Both Hu and Ptitsyn say that the assumptions researchers make to form the pathway analysis must be accounted for. Many of the methods are based on certain assumptions of equal representation or normal distribution of something — which is not necessarily true when you get down to the molecular genetics and the way the cellular circuitry works. Oftentimes during analysis, investigators see their representation of certain pathways only because those pathways are expressed at a higher level and are the first to be found. However, many methods of analysis generate the expected data first and only somewhere on the fringes of statistical significance, or more often even beyond, lies something really important.
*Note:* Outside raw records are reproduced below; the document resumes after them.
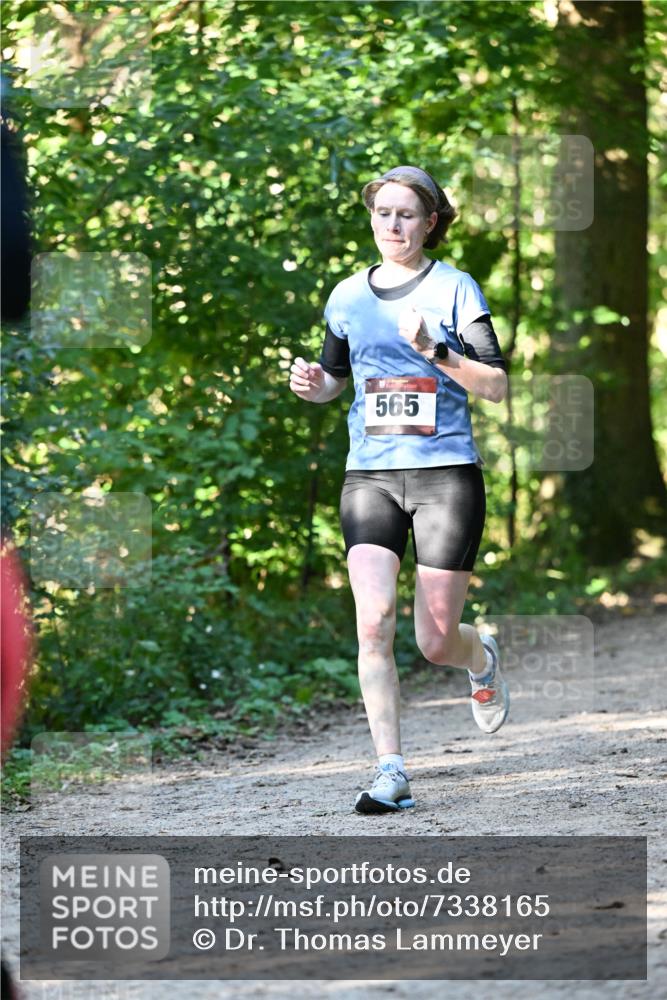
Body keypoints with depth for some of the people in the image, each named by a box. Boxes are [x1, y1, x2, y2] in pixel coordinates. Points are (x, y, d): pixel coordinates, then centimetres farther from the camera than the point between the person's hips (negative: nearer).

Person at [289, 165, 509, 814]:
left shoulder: (454, 289, -2)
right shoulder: (348, 296, 10)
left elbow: (497, 386, -7)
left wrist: (435, 352, -21)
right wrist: (312, 384, 1)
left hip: (446, 474, -3)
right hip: (369, 475, 3)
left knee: (435, 642, 1)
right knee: (373, 620, -16)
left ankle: (481, 660, 39)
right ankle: (391, 773, -12)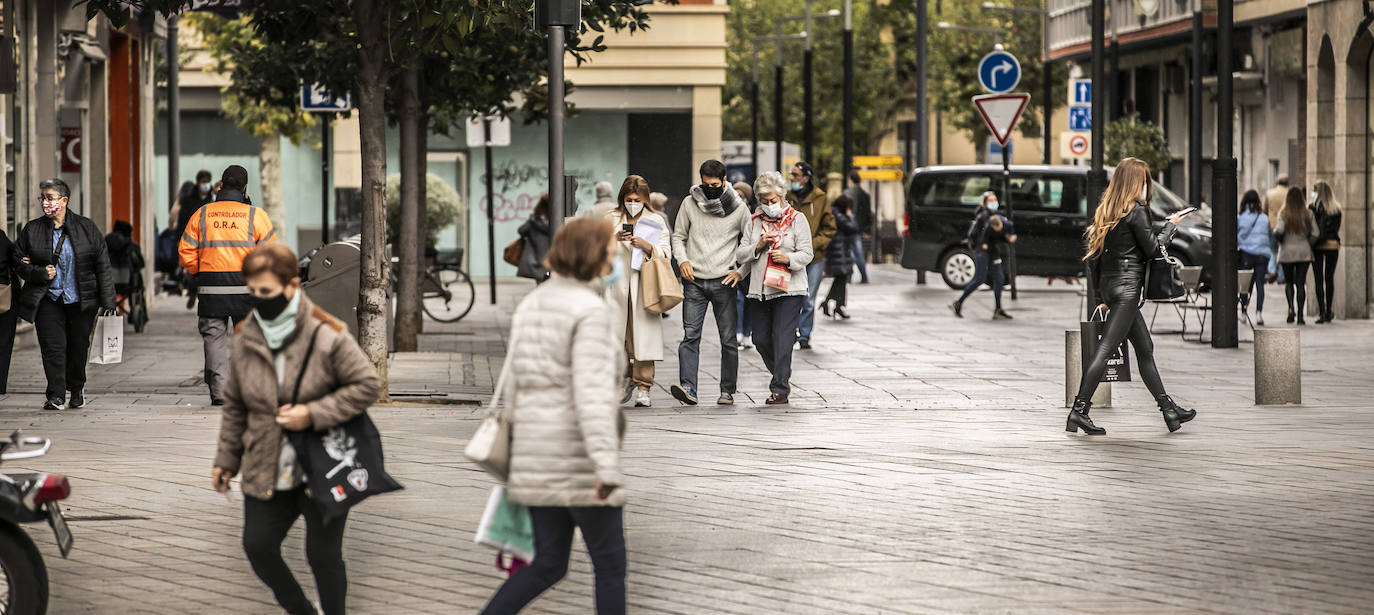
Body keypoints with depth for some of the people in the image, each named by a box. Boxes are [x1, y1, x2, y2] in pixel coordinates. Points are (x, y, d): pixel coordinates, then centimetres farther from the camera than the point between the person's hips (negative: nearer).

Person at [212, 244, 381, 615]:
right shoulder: (246, 340, 1)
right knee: (257, 546, 3)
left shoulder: (326, 336, -14)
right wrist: (226, 458, 13)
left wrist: (313, 414, -20)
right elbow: (235, 404, 13)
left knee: (323, 556, 2)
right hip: (266, 472, 5)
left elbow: (368, 384, -12)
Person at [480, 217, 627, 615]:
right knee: (610, 565, 5)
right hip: (578, 455, -8)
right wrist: (607, 466, -27)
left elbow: (516, 382, 15)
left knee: (548, 565, 11)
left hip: (535, 456, 8)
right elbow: (592, 391, -22)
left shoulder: (531, 304, 13)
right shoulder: (590, 310, -13)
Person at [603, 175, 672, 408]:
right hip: (616, 284, 1)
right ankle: (628, 380, 16)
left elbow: (665, 253, 5)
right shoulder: (610, 219, 12)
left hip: (644, 284, -1)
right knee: (616, 333, -2)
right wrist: (614, 239, -12)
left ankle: (643, 389, -5)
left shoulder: (656, 221, 11)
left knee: (644, 335, -8)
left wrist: (645, 245, -13)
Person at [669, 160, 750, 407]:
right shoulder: (690, 203, 6)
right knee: (690, 336, -9)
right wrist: (682, 260, -3)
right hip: (694, 281, 1)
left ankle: (727, 391, 9)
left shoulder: (738, 208, 2)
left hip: (724, 282, -1)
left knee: (728, 338, 2)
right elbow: (678, 236, 14)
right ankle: (688, 387, -16)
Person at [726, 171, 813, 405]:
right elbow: (741, 254, 10)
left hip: (788, 289, -5)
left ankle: (780, 390, -8)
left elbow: (807, 253, -2)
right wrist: (758, 247, -9)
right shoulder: (754, 221, 13)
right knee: (761, 339, 6)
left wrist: (788, 258, -20)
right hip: (759, 290, 5)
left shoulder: (797, 219, 2)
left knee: (782, 339, -11)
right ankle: (782, 377, 28)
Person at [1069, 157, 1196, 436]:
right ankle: (1078, 411, -15)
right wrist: (1170, 226, 7)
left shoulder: (1106, 210, 14)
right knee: (1105, 349, -11)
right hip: (1128, 285, -9)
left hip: (1109, 284, 9)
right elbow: (1152, 249, -8)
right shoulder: (1136, 209, -9)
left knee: (1145, 348, 14)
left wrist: (1101, 296, 18)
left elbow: (1092, 256, 14)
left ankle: (1169, 409, 19)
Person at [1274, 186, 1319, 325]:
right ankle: (1300, 315, 1)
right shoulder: (1308, 214, -1)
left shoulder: (1283, 213, -8)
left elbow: (1279, 231, -19)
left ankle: (1291, 308, -9)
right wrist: (1307, 242, 11)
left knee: (1288, 282, 14)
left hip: (1287, 252, -1)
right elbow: (1316, 233, -4)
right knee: (1301, 283, 5)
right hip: (1304, 252, 1)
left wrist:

For the time being, investigators like Hu say that the informatics challenge with pathway analysis is not really an informatics issue at all, but rather a problem of biology. "Ten years back, we sequenced the human genome, and it sounded like we've already completed the big task — like [the] annotation is easy or is done. But it's the pathways that make everything complicated," he says. "Without those protein-protein interactions, the genome is just a blueprint. It has to be converted into a reality, and making sense of those interactions is still a mind-bogglingly complex problem."